Common use cases for this Git cheat sheet
Junior developers bookmark the undo recipes section — it's the most-searched part of any Git reference because the right fix depends on a subtle distinction (have you pushed? do you want to keep changes?). Senior engineers reference the reflog and cherry-pick sections when recovering from merge accidents in production. DevOps engineers reach for the tags and releases section during CI/CD pipeline setup. Bootcamp students about to sit their first technical interview use the branching and merging section to solidify the concepts interviewers test most heavily.
Git workflow best practices
Always run git status before committing — it's a free sanity check that takes one second and has saved countless accidental commits of debug code, .env files, and build artifacts. Write commit messages in the imperative mood: "Add OAuth login" not "Added OAuth login" — this matches what Git itself generates for merge commits and makes rebasing and cherry-picking more readable. Never commit secrets: use environment variables or a secrets manager, and add your .env to .gitignore before the first commit, not after.
Git vs SVN vs Mercurial
Git is distributed — every clone is a full repository with complete history. SVN is centralized — you need the server for most operations. This means Git works fully offline and branching is cheap (just a pointer). Mercurial was Git's main distributed competitor but lost the adoption race by 2012. Today Git is the de facto standard; GitHub, GitLab, Bitbucket, and Azure DevOps all use it. The only remaining SVN holdouts are large enterprises with decade-old monorepos that have not yet migrated.
الأسئلة الشائعة
- What's the difference between git merge and git rebase?
- Merge preserves the actual history — you get a merge commit showing where two branches converged. Rebase rewrites history — your commits are replayed on top of the target branch as if they were always linear. Practical rule: merge for shared/public branches (preserves what really happened, no force-push needed); rebase for your own feature branch before opening a PR (cleaner linear history). Never rebase a branch others have pulled — you'll force them into a merge nightmare.

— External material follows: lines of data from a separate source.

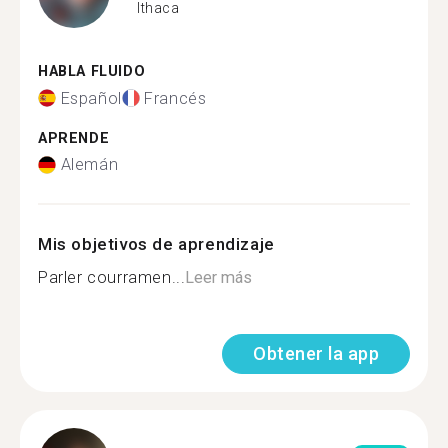
Ithaca
HABLA FLUIDO
Español
Francés
APRENDE
Alemán
Mis objetivos de aprendizaje
Parler courramen...
Leer más
Obtener la app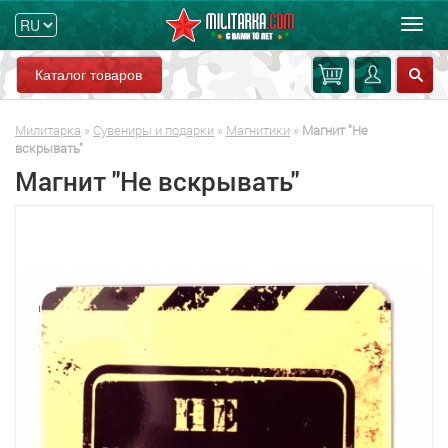
Мен
Каталог товаров
Милитарка
»
Сувениры и подарки
»
Магнитики
»
Магнит "Не
вскрывать"
Магнит "Не вскрывать"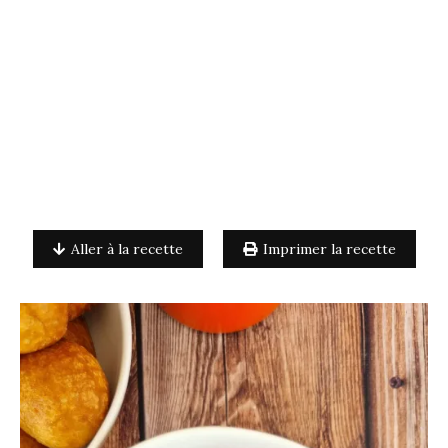
Aller à la recette
Imprimer la recette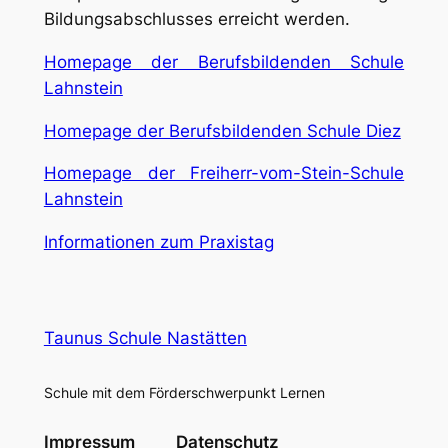
Bildungsabschlusses erreicht werden.
Homepage der Berufsbildenden Schule
Lahnstein
Homepage der Berufsbildenden Schule Diez
Homepage der Freiherr-vom-Stein-Schule
Lahnstein
Informationen zum Praxistag
Taunus Schule Nastätten
Schule mit dem Förderschwerpunkt Lernen
Impressum
Datenschutz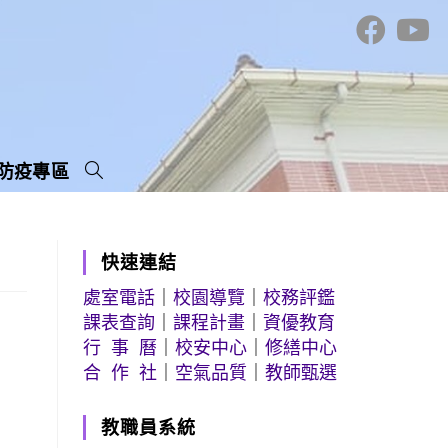
防疫專區
快速連結
處室電話
｜
校園導覽
｜
校務評鑑
課表查詢
｜
課程計畫
｜
資優教育
行 事 曆
｜
校安中心
｜
修繕中心
合 作 社
｜
空氣品質
｜
教師甄選
教職員系統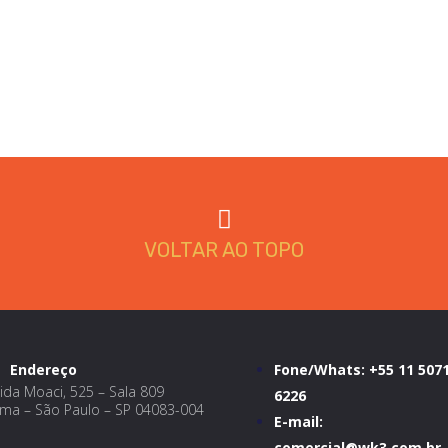
VOLTAR AO TOPO
Endereço
Fone/Whats:
+55 11 507
ida Moaci, 525 – Sala 809
6226
a – São Paulo – SP 04083-004
E-mail:
comercial@wk3.com.br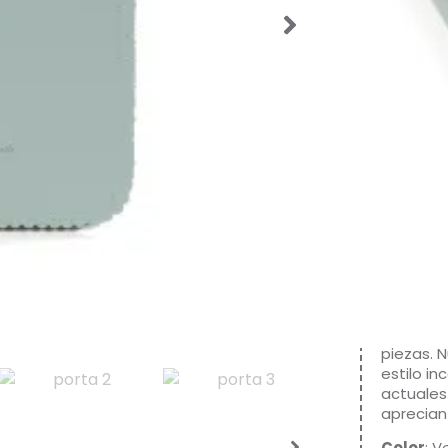
quieras 
libro po
resistent
en cada l
Cuenta c
para así 
todos lo
de calid
gran cali
ftalatos 
producto
cuentan 
las demá
el traba
desde un 
material
eleganci
piezas. 
estilo i
actuales
aprecian
Color
: V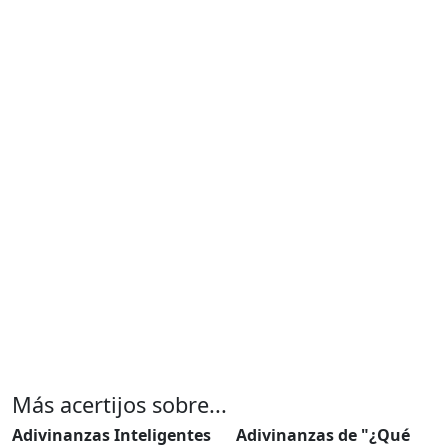
Más acertijos sobre...
Adivinanzas Inteligentes
Adivinanzas de "¿Qué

- How do I undo my last commit?
- Three options based on intent. (1) Keep the changes, just unmake the commit: git reset --soft HEAD~1. (2) Keep changes but unstage: git reset HEAD~1 (default --mixed). (3) Throw away changes entirely: git reset --hard HEAD~1 — destructive, can't undo. (4) If already pushed: git revert HEAD creates a new commit that undoes the previous one — safe for shared branches. Never --hard reset a pushed branch unless you really know what you're doing.
- I committed to the wrong branch — how do I fix it?
- If not pushed yet: (1) git log to find the commit hash; (2) git checkout correct-branch; (3) git cherry-pick <hash>; (4) git checkout wrong-branch; (5) git reset --hard HEAD~1. If pushed: cherry-pick to correct branch, then git revert on the wrong branch. Always verify which branch you're on before committing — modern shell prompts show this.
- What does git stash actually do?
- git stash takes your current uncommitted changes (both staged and unstaged), saves them as a temporary 'stash', and resets your working directory to clean. You can then switch branches, pull, etc. Recover with git stash pop (apply + remove from stash list) or git stash apply (apply, keep in list). Use git stash list to see all stashes. Stashes are local — they don't get pushed. Don't use stash as a long-term storage; commit instead.
- How do I see who changed a specific line?
- git blame <file> shows commit, author, and date for every line. git log -p <file> shows full diffs of every change to that file. git log -L 10,20:<file> shows the history of just lines 10–20. For deleted code, git log -S 'deleted-string' finds when a string was removed. For 'why is this here' archaeology, blame is your friend — but don't use it as actual blame; it's for understanding context.